[Items listed in a dataset]
▬▬▬▬▬▬
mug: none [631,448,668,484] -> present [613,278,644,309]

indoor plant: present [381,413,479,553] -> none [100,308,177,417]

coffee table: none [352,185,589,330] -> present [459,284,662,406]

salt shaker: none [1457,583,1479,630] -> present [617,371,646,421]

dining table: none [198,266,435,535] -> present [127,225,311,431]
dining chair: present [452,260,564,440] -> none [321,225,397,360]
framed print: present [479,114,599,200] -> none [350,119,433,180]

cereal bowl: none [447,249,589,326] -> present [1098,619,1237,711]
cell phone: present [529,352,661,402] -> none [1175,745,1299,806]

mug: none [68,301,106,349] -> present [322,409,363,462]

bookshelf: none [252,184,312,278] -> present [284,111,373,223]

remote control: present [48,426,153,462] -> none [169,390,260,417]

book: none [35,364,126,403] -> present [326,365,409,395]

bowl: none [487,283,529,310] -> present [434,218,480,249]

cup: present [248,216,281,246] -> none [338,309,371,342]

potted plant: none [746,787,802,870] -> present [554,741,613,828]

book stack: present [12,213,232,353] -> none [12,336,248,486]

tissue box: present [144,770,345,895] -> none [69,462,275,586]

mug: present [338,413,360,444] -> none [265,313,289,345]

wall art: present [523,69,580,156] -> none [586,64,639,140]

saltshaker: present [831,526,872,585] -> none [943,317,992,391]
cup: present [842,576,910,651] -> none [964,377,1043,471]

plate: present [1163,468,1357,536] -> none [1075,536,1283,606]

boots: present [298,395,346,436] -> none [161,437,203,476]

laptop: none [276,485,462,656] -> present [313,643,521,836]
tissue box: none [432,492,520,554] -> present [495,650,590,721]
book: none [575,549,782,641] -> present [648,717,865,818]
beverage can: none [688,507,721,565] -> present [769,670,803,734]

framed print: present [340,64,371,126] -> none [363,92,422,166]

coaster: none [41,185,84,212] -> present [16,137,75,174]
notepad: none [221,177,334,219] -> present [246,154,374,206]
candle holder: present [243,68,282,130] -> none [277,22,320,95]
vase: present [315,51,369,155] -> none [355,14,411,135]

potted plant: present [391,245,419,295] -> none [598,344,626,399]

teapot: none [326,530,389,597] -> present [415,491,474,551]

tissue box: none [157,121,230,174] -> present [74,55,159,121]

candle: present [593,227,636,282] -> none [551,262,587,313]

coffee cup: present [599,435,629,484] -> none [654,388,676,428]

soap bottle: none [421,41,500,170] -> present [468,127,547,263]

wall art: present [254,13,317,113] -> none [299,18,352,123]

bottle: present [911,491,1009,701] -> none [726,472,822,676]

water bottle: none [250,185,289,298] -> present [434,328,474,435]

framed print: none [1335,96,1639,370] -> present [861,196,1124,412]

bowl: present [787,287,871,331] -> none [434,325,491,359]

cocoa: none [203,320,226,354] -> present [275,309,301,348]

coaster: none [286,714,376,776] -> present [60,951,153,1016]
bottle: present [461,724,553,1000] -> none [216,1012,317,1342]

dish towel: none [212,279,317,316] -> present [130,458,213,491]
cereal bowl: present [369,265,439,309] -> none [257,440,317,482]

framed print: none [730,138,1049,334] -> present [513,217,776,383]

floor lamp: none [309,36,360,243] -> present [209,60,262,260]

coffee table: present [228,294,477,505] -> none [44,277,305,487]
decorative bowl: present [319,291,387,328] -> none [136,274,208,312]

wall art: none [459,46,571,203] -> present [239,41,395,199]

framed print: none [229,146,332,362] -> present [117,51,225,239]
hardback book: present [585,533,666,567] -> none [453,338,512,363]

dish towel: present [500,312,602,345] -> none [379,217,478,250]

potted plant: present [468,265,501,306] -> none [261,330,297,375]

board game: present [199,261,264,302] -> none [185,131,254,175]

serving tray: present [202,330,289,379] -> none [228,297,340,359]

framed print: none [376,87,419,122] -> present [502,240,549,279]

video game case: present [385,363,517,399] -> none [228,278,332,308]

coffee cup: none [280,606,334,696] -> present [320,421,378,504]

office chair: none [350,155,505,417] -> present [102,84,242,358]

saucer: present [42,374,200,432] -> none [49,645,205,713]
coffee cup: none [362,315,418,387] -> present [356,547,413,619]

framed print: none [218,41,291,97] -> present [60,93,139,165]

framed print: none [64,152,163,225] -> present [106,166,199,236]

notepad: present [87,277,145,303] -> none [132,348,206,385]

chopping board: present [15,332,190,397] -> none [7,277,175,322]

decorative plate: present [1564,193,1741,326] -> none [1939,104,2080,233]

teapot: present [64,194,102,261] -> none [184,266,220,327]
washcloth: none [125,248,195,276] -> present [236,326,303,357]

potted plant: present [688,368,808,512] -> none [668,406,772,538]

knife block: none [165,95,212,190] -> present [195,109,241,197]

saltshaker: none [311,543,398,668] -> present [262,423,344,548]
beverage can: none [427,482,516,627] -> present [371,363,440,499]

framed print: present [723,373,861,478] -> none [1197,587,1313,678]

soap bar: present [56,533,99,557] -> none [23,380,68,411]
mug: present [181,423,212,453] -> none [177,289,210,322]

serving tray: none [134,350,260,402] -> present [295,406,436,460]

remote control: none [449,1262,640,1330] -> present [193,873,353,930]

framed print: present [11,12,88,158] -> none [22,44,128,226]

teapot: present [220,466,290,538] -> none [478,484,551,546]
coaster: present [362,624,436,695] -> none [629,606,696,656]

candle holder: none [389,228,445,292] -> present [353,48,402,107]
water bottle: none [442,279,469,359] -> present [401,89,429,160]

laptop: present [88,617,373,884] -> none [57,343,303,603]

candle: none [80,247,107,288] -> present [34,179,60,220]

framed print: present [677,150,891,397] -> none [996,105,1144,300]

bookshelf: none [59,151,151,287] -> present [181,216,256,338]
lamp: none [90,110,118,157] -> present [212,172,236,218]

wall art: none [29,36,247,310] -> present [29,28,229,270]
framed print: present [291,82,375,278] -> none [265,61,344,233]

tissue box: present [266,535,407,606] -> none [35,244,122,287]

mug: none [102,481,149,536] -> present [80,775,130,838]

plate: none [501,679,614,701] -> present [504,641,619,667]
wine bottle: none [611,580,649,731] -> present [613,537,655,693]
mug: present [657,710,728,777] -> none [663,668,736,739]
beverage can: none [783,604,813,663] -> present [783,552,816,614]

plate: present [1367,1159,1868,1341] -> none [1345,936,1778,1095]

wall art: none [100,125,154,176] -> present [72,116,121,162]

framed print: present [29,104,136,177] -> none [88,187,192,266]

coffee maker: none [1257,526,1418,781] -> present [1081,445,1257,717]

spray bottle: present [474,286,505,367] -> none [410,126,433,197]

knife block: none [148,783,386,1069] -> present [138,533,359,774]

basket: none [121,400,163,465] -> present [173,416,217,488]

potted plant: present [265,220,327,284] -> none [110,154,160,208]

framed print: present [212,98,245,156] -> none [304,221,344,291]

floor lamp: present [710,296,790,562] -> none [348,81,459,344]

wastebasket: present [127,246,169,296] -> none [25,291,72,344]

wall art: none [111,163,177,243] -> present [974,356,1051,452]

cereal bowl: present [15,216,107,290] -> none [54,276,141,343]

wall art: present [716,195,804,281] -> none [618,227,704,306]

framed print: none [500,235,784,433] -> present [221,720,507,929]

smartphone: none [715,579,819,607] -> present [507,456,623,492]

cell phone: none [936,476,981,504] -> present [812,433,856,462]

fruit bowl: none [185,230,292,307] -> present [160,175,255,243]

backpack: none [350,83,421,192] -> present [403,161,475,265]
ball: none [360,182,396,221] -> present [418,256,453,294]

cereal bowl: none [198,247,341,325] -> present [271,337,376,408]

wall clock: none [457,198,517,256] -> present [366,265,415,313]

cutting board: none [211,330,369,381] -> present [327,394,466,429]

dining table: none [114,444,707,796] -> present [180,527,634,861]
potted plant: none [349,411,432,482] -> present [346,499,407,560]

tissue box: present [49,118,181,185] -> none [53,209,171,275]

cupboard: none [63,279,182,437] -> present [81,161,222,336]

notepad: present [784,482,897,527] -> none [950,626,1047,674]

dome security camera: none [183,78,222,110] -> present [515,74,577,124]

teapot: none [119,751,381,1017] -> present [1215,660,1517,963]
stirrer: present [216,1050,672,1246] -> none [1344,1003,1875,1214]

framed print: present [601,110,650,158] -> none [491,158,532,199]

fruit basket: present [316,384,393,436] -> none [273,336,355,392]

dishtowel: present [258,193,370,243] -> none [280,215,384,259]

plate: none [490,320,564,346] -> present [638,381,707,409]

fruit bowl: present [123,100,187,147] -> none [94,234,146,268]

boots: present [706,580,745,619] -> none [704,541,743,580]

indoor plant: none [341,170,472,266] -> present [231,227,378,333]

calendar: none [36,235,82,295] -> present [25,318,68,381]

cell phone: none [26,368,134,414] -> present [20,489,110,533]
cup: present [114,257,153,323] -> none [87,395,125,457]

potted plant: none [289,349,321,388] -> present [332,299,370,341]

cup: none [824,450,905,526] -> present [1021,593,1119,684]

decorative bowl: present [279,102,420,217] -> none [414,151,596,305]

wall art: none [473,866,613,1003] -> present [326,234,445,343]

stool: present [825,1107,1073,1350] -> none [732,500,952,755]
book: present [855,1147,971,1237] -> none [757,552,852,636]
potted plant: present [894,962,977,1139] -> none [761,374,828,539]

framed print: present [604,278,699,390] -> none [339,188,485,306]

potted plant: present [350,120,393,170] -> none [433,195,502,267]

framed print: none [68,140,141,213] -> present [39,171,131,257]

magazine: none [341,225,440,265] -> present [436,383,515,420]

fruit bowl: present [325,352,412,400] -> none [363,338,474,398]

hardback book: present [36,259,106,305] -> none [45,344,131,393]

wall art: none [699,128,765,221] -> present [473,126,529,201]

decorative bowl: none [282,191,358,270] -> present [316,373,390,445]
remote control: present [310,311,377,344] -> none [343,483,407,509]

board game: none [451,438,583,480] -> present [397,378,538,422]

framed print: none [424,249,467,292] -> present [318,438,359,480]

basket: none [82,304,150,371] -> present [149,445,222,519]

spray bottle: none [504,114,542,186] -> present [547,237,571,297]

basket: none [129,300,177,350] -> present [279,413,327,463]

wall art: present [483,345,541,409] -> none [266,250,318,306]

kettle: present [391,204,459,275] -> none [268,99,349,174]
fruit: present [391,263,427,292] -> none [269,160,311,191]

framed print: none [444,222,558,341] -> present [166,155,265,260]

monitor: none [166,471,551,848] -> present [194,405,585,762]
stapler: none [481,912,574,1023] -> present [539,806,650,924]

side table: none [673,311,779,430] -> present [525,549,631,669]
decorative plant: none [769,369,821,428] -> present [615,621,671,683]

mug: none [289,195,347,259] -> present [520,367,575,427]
▬▬▬▬▬▬
● What this task involves
Copy out the range of lines above starting at the line with "framed print: none [500,235,784,433]" and ending at the line with "potted plant: none [349,411,432,482]", exactly and including both.

● Solution below
framed print: none [500,235,784,433] -> present [221,720,507,929]

smartphone: none [715,579,819,607] -> present [507,456,623,492]

cell phone: none [936,476,981,504] -> present [812,433,856,462]

fruit bowl: none [185,230,292,307] -> present [160,175,255,243]

backpack: none [350,83,421,192] -> present [403,161,475,265]
ball: none [360,182,396,221] -> present [418,256,453,294]

cereal bowl: none [198,247,341,325] -> present [271,337,376,408]

wall clock: none [457,198,517,256] -> present [366,265,415,313]

cutting board: none [211,330,369,381] -> present [327,394,466,429]

dining table: none [114,444,707,796] -> present [180,527,634,861]
potted plant: none [349,411,432,482] -> present [346,499,407,560]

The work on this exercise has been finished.